For decades, scientists believed that outside of ice ages, most of Europe was covered in dense forests before modern humans arrived. However, new research is revealing that the landscape had much more open and semi-open vegetation than conventionally expected.

Textbooks in biology and forestry have long shown Europe as naturally covered by thick forests. The narrative was that our ancestors cleared away the trees, drained swamps, and cultivated moors. This created the grasslands, heaths, and pastures that characterized European cultural landscapes before modern agriculture.

But a study from Aarhus University in Denmark suggests this classic picture is incorrect. Lead researcher Elena Pearce explains that the idea of blanket forest coverage “simply isn’t right.” Her colleague Jens-Christian Svenning adds that nature during the last interglacial period – with a climate similar to today’s but before modern humans – contained great variation. Large amounts of open and semi-open vegetation with shrubs, light-loving trees, and grasses existed alongside high-canopy tree groups.

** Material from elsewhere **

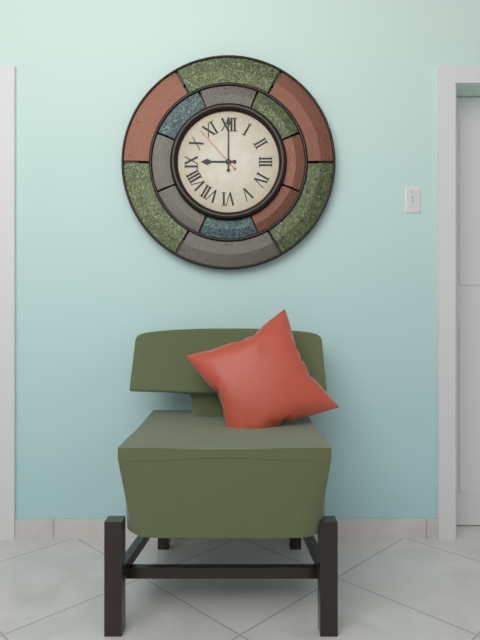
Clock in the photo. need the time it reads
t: 9:00:53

Ancient pollen samples helped identify which plants grew over 100,000 years ago. Data from across Europe revealed that species unable to thrive in dense forest often dominated. Surprisingly, hazel commonly covered wide areas despite being a shrub that struggles in thick woods.

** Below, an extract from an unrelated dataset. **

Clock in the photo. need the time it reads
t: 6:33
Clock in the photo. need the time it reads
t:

In the plant world, competition for sunlight is fierce. Taller trees can capture more sun and “win,” absorbing nearly all light in beech forests. This means smaller trees and shrubs like hazel cannot grow under beech canopies. Hazel thrives in open fields and disturbed or burnt forests, tolerating disruption from large animals.

So what maintained Europe’s open landscapes before humans? The researchers estimate 50-75% of the land contained open or semi-open vegetation. This was likely due to now-extinct megaherbivores like woolly rhinos and mammoths that grazed enormous amounts of plant biomass. By controlling tree growth, these large animals kept varied landscapes.

Fossils of dung beetles from the period show landscapes densely populated by megaherbivores rather than dominated by forest fires as some studies suggested. A Polish study of extinct Merck’s rhino fossils even found hazel pollen grains and twigs between its teeth, proving the species browsed shrublands.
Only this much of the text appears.